Опустошив кружку с кисловатой бурдой, своим видом мало напоминавшей чай, и похвалив напиток, полковник Юденич поговорил с всезнающим денщиком:
— Что доставили с обозом — сухари или муку?
— Опять муку. Наша — ржаная.
— В чём привезли?
— В кулях. Сухая мука, не подмоченная.
— Понятно. Значит, дивизия снова переложила свои заботы на полковых хлебопёков. А дрова где взять? Опять печи класть придётся.
— На дрова можно разобрать скотные дворы и свинарники у деревенских. Они дерево сухое в глину вмазывают для крепости. Лучше таких дров нам здесь не сыскать ничего.
— Можно-то можно. Тогда опять придут китайцы в слезах, просить будут не разорять их деревню.
— Мы и так не японцы. Те китайцев ни о чём не спрашивают. Сразу рубят головы нетчикам — вот и весь сказ им.
— То самураи, а не мы. Нам, православным, так поступать уставом и присягой не велено...
Через двое суток командир 18-го стрелкового доложил в штаб дивизии о том, что его полк обустроил позиции, пополнил запасы провианта и патронов. В донесении Николай Николаевич высказал опасение, что не видит перед собой русской конной разведки.
Из дивизионного штаба успокоительно ответили, что генерал Бильдерлинг готовится послать к реке Ляохэ несколько конно-охотничьих команд для ведения разведки, так что незамеченными японцы на фланге появиться не смогут.
Прочитав успокоительное послание, Николай Николаевич (ему уже не раз приходилось читать нечто подобное) опять собрал у себя командиров батальонов и рот. Напомнил всем и каждому об ожидаемой опасности:
— Смотрите, братцы вы мои, в оба. Японцы только и знают, что теснят нас на север обходными манёврами или их угрозами. Наших конных дозоров впереди нет.
— А где же передовая линия корпусного боевого охранения, господин полковник?
— Её нет и скорее всего не успеют выставить.
— Секреты и часовых выдвигать далеко от позиции?

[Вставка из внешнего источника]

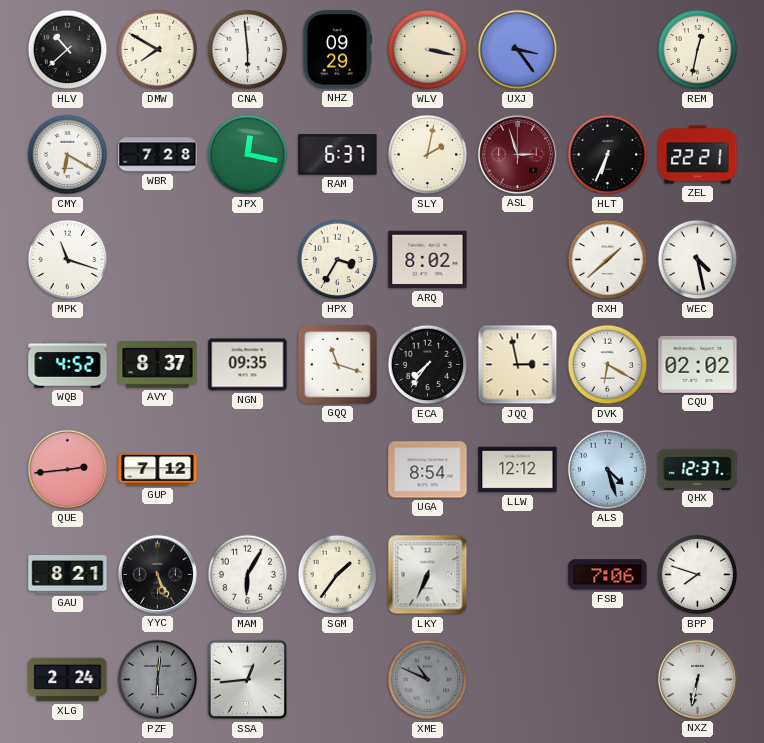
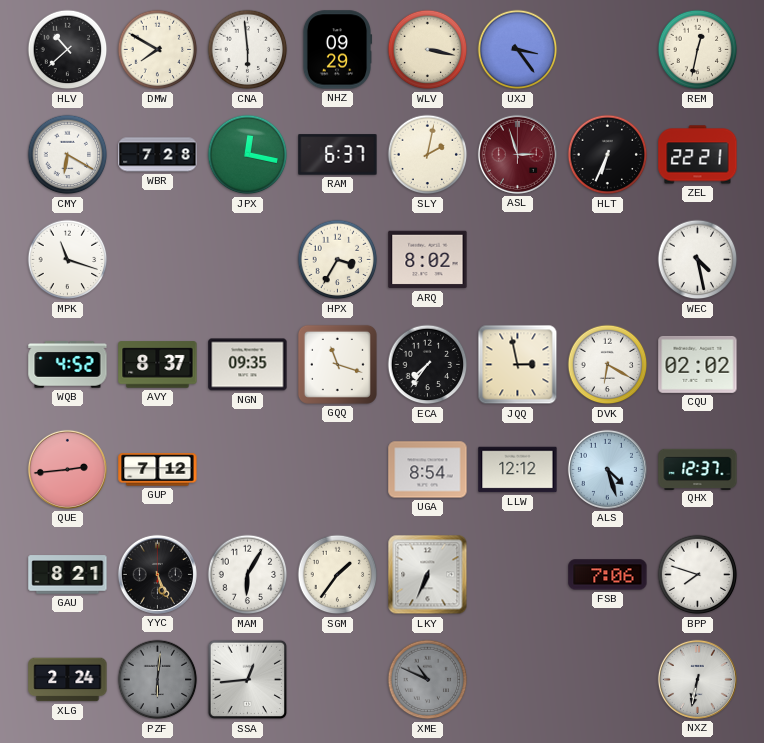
RXH: 1:38 -> none
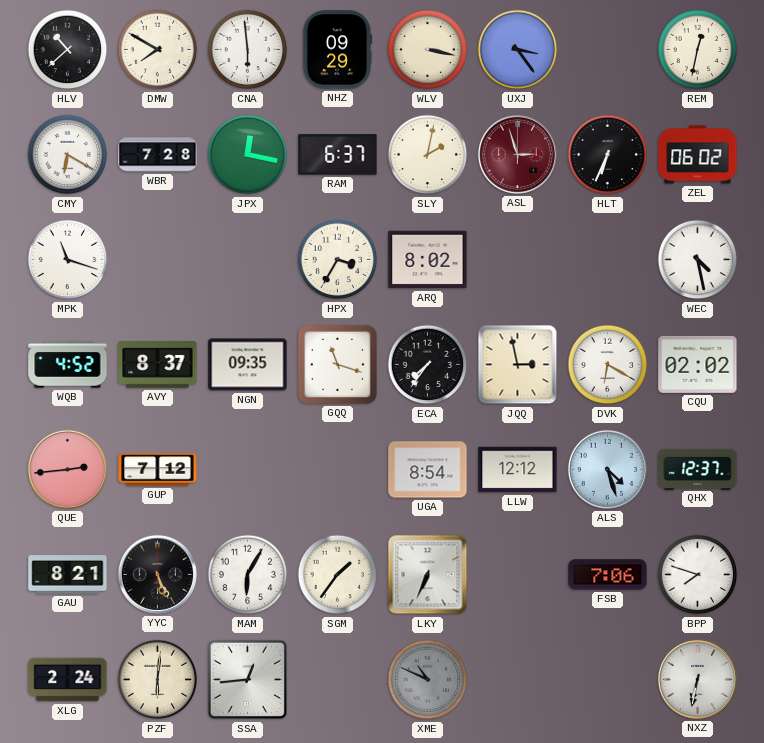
ZEL: 22:21 -> 06:02
PZF dial: grey -> cream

— На полверсты, где можно. Сегодня надежда на собственных дозорных, на их зоркий глаз и бдительность. Дай Бог им её.
Глава третья
ГЕРОЙ МУКДЕНА. ТЯЖКОЕ БРЕМЯ ОТСТУПЛЕНИЯ
Мукденское сражение началось с того, что армии маршала Ивао Оямы начали наступление на восточном своём крыле. Завязались ожесточённые бои, и главнокомандующий Куропаткин под грохот артиллерийской канонады был вынужден перебросить немалую часть своих резервов на опасный участок.
Японскому командованию это и было только надо. Обычно сдержанный маршал Ояма с нескрываемым удовольствием резюмировал действия противной стороны среди своих штабистов:
— С армейскими резервами так вольно поступать нельзя, как это делает господин Куропаткин.
— Почему, ваше светлость?
— Резервы надо беречь до последнего. Для главного часа в сражении, которое только завязывается.
— Но ведь у Куропаткина много опытных генералов!
— Если таковые у него действительно есть, ясно одно — на войне полководец императора России слушает только себя. А это очень опасно.
— Отчего так считает ваша светлость?
— Оттого, что на большой войне даже великий полководец всё поле битвы своим оком не охватит.
— А что же ему делать в таком случае?
— Уметь смотреть глазами других и доверять им. Насколько это возможно...
Когда неприятельская разведка установила появление на правом фланге фронта большого числа свежих русских батальонов и артиллерийских батарей, в движение пришла бывшая осадная армия генерала Марисуке Ноги. Она двинулась долиной реки Ляохэ в обход западного фланга противника.